The lawsuit with Eko was an unanticipated distraction that redirected the platform’s focus, with executives spending valuable time and resources on legal proceedings. Furthermore, the lawsuit had the potential to weaken Quibi’s position regarding funding.

It raised doubts among investors about the platform’s ability to develop and grow sustainably. Quibi’s response to the lawsuit with Eko was to file a countersuit that claimed that Eko’s allegations were without merit and that the allegations themselves were based on a flawed patent system.

However, the lawsuit remained a point of controversy and may have contributed to the platform’s eventual downfall.

Founder Issues and Management Conflict

During Quibi’s development and launch, some within the company claimed that there were interpersonal conflicts between the founders. These conflicts were exacerbated by reports of the executives being micro-managers.

Reports suggest that the platform’s founders were too focused on taking control of most of the platform’s operations but paid inadequate attention to resolving pressing issues like content and marketing that could further help the growth of the company.

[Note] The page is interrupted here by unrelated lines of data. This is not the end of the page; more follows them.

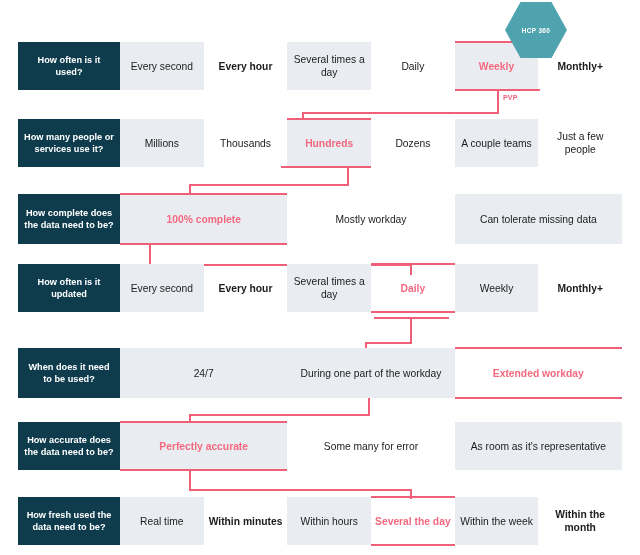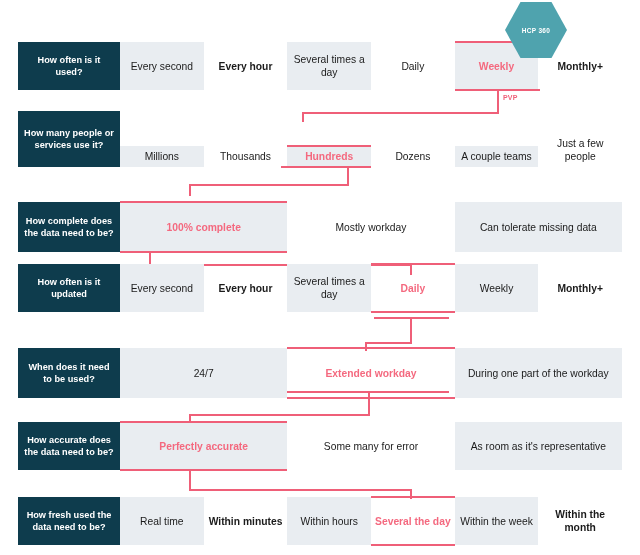--- a/index.html
+++ b/index.html
@@ -51,7 +51,7 @@
     line-height: 12px;
     display: flex; align-items: center; justify-content: center;
     text-align: center;
-    padding: 16px 6px;
+    padding: 4px 6px;
   }
   .opt {
     flex: 1 1 0;

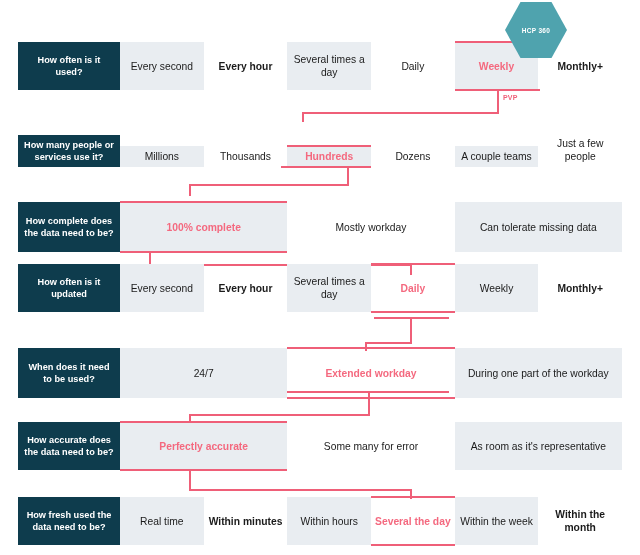--- a/index.html
+++ b/index.html
@@ -139,7 +139,7 @@
     <div class="opt bold">Monthly+</div>
   </div>
 
-  <div class="row" style="top:119px; height:48px;align-items:flex-end;">
+  <div class="row" style="top:119px; height:48px;">
     <div class="qcell">How many people or services use it?</div>
     <div class="opt shade">Millions</div>
     <div class="opt">Thousands</div>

Such issues came as a hindrance to the development of the platform, detracting from its ability to fully leverage the talent and resources that the founders managed to attract to the team.

Additionally, the age difference between the two founders also created a divide in decision-making. Jeffrey Katzenberg, who is much older, was seen as resistant to certain ideas, while Meg Whitman, who is younger, was seen as wanting to experiment more to keep up with changing trends.

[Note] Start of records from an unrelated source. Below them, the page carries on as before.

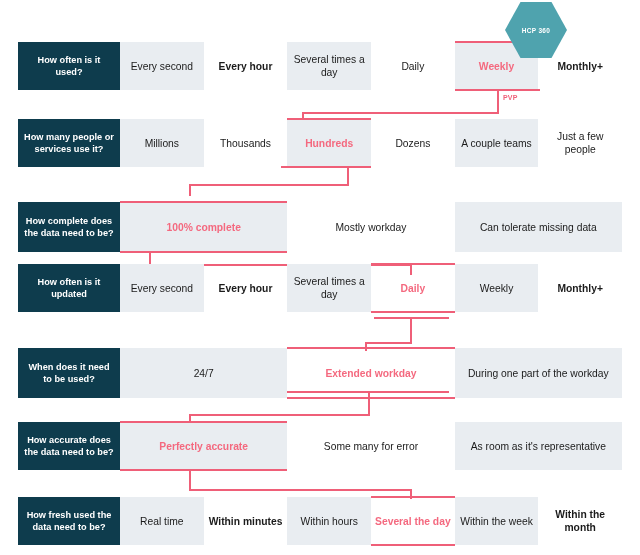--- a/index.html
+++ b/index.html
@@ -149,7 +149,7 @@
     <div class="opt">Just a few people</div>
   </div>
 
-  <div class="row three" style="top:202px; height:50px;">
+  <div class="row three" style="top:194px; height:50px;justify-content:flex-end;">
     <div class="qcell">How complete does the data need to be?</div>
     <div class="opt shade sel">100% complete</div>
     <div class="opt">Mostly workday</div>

This difference in mindset, paired with a lack of compromise, could have led to mismanagement of the platform as each founder leaned towards their preferred outcomes. The interpersonal conflicts among the platform’s founders led to missed opportunities that could have helped the platform grow sustainably.

It is widely speculated that had the founders worked better together, the platform would have moved with the times better and developed its content strategy, gaining better relevance to its target market. The failure of the founders to imagine the platform’s trajectory and work together towards a common goal ultimately affected the company’s success.

In conclusion, the lawsuit with Eko, founder issues, and management conflicts were significant problems that contributed to Quibi’s eventual failure. These issues distracted the platform’s executives, diverted attention from critical issues, and ultimately led to a loss of opportunities.

If Quibi’s management team had taken more decisive action and worked together towards the platform’s success, things might have been different for Quibi TV. In essence, the platform’s shutdown is an important lesson to the industry and a reminder that success in the streaming industry involves a careful, diligent, and adaptable approach.

Quibi TV, the on-demand streaming application that promised to revolutionize content consumption, ultimately faced significant challenges leading to its shutdown. The impact of the COVID-19 pandemic, lackluster content, high pricing, and legal issues all played a part in its downfall.

Additionally, founder issues and management conflicts hindered effective decision-making. The story of Quibi serves as a reminder that success in the streaming industry requires adaptability, understanding market trends, and cohesive teamwork.

It underscores the importance of catering to changing consumer preferences, delivering high-quality content at an appropriate price point, and fostering a collaborative and innovative environment within the company. Quibi’s journey is a cautionary tale of the risks and complexities involved in launching a new platform in a competitive market, leaving behind lessons that both industry players and consumers can learn from.